Saved entries:
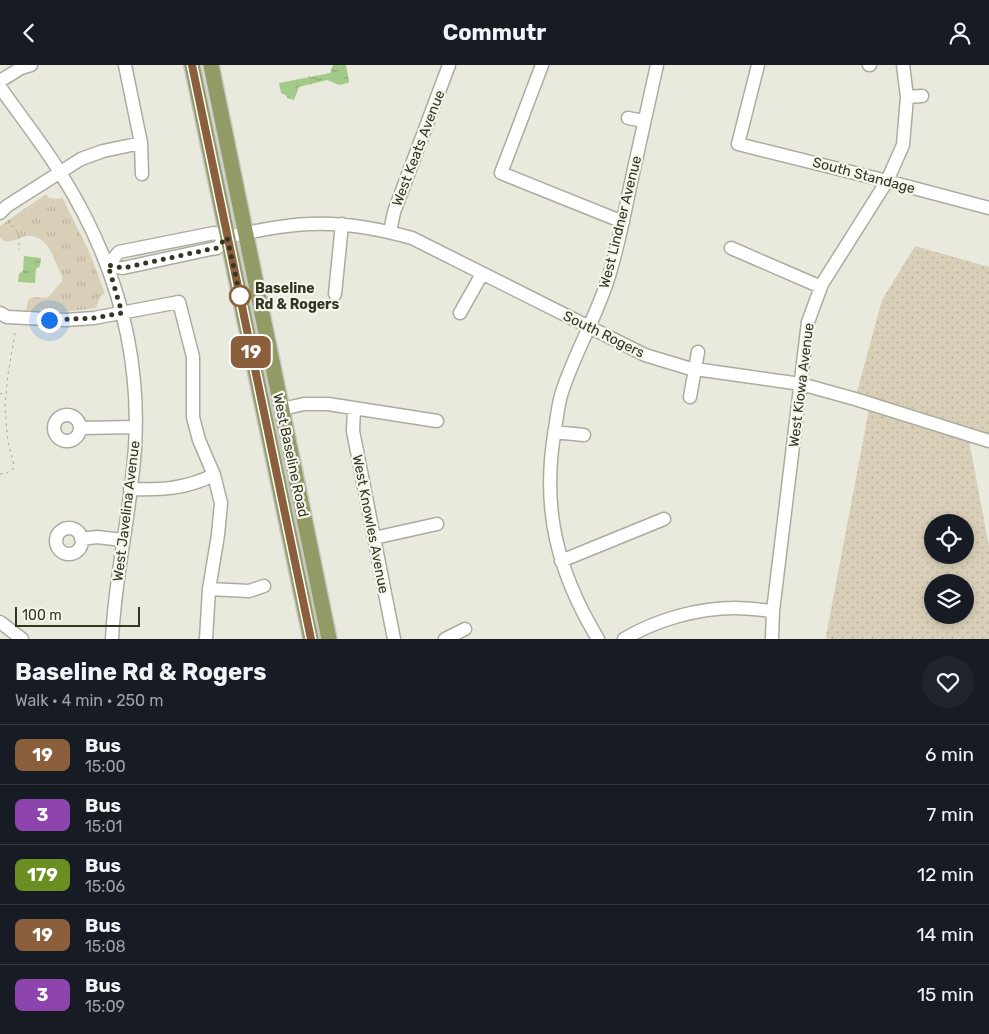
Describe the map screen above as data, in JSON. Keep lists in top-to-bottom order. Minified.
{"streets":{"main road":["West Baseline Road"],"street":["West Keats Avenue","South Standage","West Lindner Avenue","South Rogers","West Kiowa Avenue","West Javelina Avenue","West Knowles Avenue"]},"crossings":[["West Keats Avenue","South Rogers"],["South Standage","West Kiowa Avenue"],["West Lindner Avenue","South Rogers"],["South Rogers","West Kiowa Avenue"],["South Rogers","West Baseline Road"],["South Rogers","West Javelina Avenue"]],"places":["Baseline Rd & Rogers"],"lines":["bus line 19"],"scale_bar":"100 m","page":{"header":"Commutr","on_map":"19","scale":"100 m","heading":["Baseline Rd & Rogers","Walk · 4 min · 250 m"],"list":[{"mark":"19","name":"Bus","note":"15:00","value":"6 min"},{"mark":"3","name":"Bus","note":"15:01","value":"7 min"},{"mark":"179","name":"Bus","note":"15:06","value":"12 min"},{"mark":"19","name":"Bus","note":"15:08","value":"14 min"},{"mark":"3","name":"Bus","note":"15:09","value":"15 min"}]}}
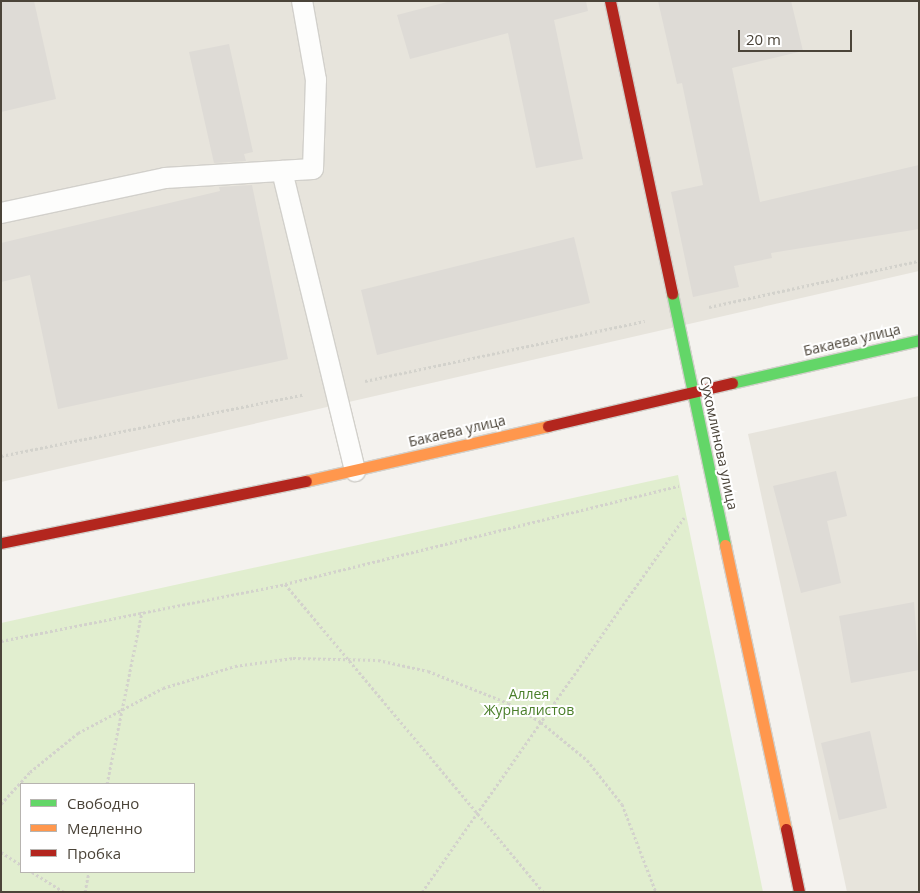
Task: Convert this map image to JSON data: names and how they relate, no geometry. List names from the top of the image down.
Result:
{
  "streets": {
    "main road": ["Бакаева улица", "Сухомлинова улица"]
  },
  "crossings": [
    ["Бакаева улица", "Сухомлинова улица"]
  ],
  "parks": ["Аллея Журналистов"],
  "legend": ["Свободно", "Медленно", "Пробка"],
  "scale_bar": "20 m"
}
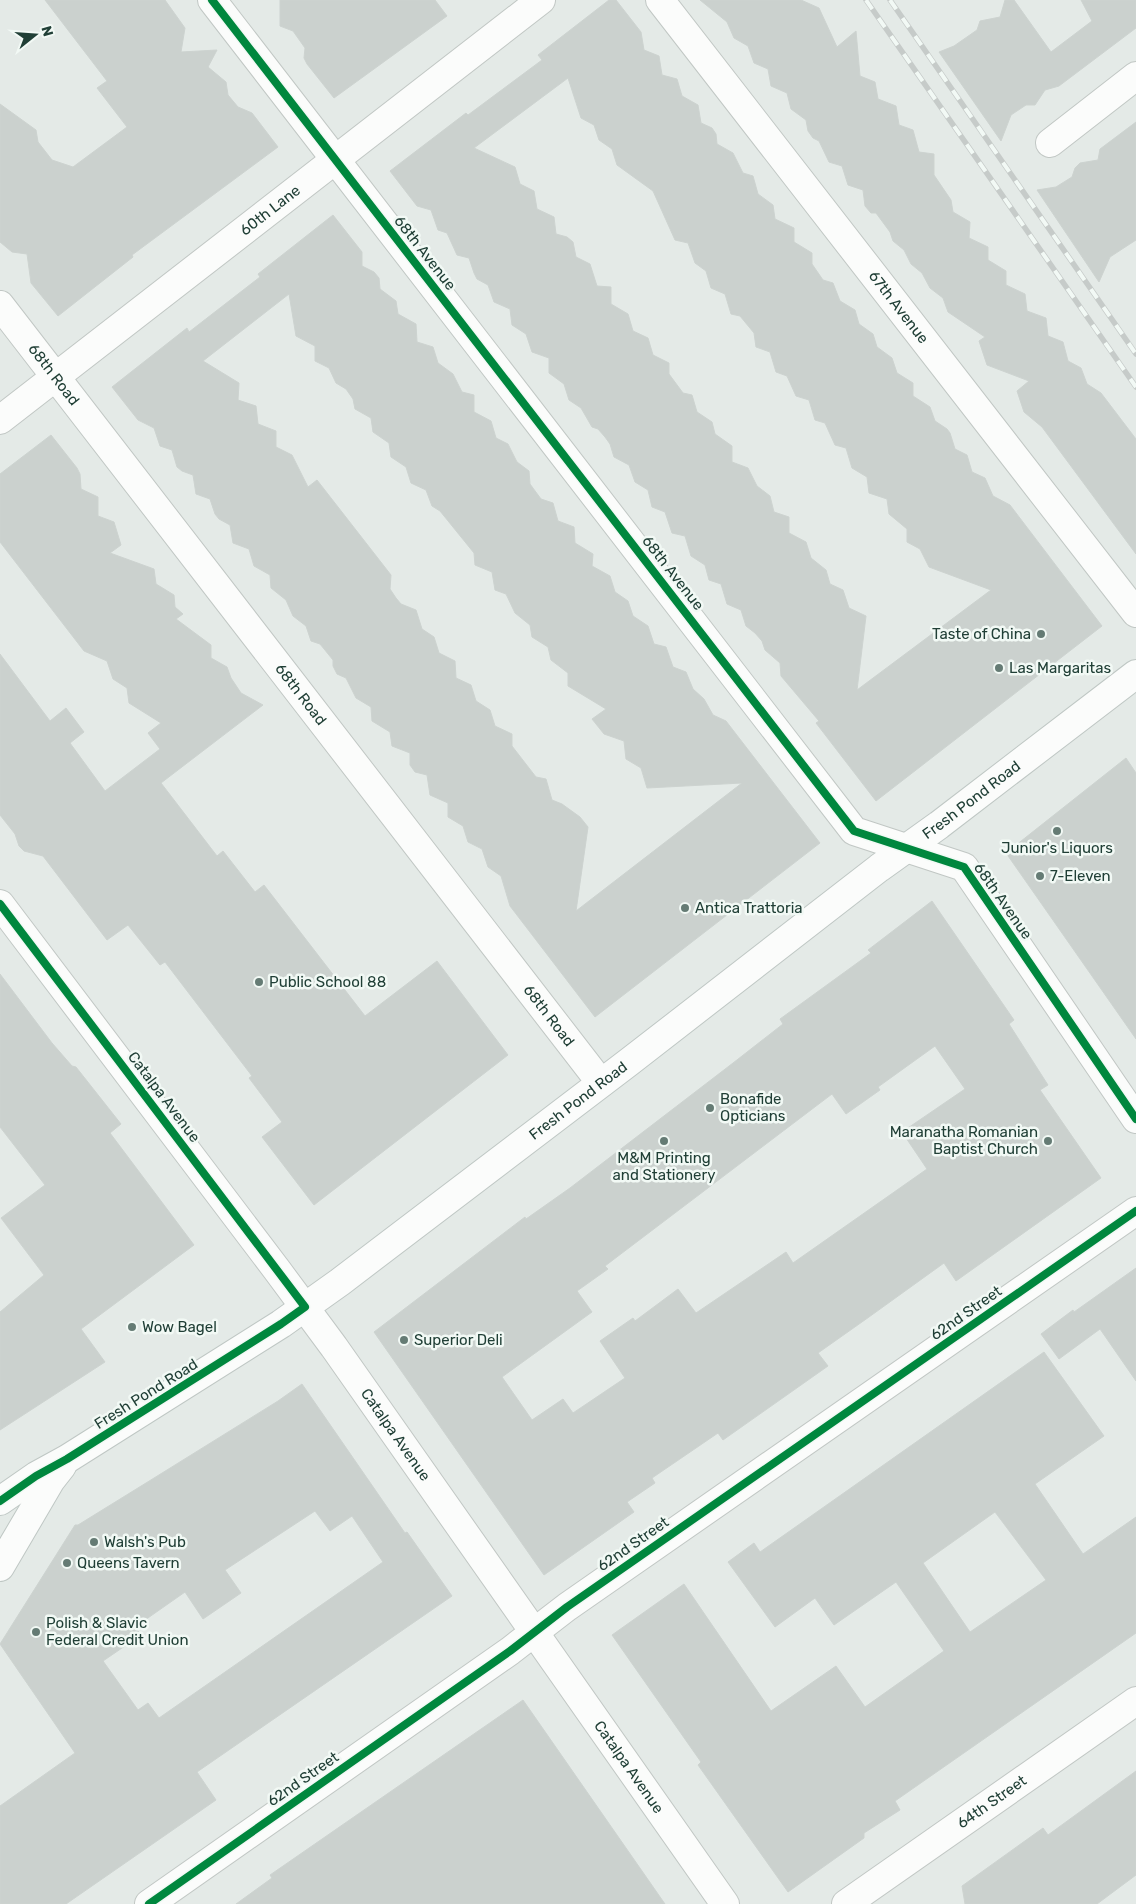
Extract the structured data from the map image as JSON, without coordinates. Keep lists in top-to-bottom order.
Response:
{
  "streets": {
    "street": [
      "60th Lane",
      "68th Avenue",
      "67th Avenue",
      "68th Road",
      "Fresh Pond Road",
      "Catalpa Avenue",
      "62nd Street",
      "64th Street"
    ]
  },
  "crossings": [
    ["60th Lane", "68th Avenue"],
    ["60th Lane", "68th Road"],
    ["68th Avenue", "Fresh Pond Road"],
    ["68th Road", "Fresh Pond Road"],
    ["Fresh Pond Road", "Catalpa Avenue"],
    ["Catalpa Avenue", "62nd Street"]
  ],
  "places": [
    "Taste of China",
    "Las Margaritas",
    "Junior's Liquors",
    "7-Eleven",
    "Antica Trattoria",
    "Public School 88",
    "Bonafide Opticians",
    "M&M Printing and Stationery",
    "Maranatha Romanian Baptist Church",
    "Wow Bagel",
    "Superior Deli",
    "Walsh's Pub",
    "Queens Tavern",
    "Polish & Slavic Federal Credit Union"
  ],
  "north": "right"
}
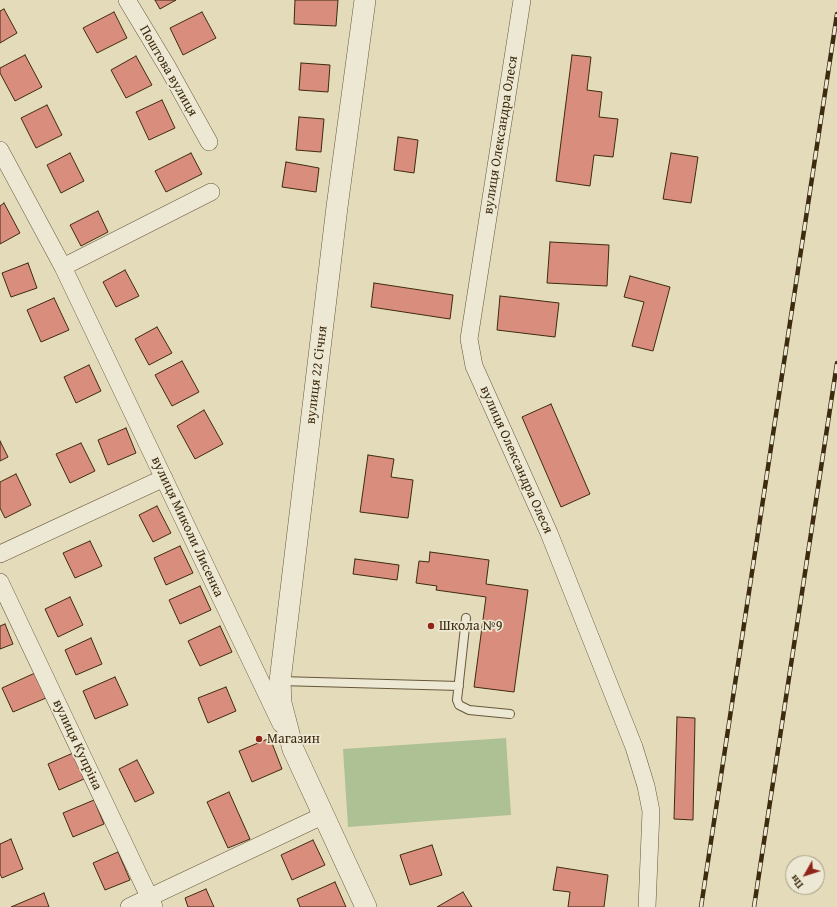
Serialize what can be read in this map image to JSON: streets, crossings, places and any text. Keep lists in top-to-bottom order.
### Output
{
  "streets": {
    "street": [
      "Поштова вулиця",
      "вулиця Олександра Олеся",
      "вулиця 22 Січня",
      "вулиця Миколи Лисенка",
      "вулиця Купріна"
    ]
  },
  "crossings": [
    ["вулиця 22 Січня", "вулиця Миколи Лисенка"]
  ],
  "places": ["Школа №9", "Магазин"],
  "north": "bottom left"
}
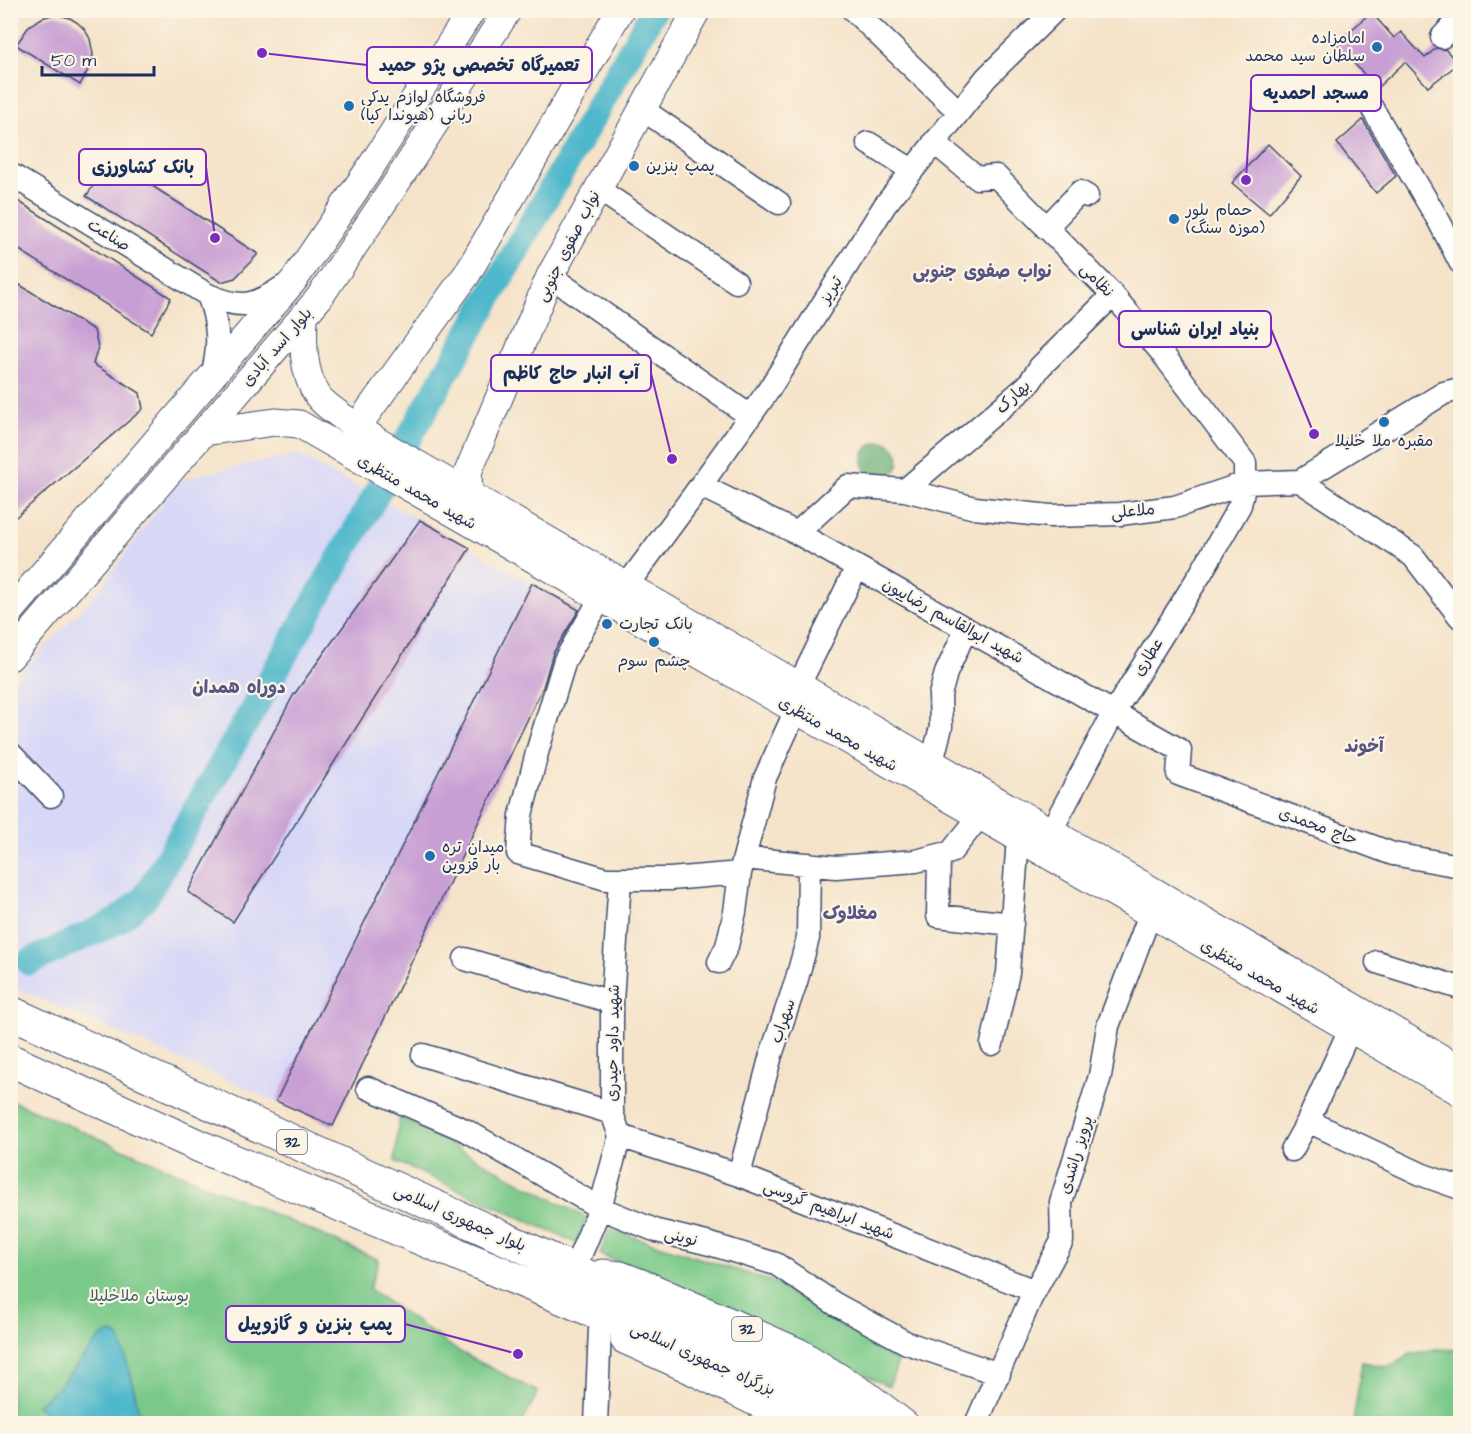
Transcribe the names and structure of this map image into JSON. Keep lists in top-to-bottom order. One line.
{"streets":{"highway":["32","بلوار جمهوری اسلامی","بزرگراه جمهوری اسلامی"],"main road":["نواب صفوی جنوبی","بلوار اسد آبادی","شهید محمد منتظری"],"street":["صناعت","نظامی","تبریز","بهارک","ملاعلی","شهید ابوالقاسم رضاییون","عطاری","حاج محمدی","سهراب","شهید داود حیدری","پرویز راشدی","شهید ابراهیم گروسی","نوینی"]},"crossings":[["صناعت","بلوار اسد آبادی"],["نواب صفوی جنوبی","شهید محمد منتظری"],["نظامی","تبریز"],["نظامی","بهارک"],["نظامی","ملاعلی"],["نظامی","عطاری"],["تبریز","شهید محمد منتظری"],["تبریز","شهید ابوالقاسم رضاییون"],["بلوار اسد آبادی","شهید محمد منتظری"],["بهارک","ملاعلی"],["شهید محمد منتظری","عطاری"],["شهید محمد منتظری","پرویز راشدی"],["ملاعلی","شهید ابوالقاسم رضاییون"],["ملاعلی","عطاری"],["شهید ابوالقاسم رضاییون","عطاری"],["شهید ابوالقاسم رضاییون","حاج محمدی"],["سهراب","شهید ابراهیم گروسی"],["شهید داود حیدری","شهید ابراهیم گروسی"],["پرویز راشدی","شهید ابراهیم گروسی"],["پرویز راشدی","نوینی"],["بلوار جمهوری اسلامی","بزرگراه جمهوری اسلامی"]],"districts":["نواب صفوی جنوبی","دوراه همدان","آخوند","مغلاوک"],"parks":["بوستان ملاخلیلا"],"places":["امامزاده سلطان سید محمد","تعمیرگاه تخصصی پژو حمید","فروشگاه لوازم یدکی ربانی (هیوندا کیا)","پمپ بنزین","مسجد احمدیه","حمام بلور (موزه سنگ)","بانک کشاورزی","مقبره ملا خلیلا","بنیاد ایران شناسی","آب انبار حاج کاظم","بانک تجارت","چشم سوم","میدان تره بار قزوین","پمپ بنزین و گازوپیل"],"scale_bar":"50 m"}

TO DO: Considering only the data above, return the lines in which "bottom" occurs.

EXPECTED ANSWER:
Describe the map screen above as data, in JSON. Keep lists in top-to-bottom order. Minified.
Extract the structured data from the map image as JSON, without coordinates. Keep lists in top-to-bottom order.
Serialize what can be read in this map image to JSON: streets, crossings, places and any text. Keep lists in top-to-bottom order.
  "north": "bottom left"
Transcribe the names and structure of this map image into JSON. Keep lists in top-to-bottom order. One line.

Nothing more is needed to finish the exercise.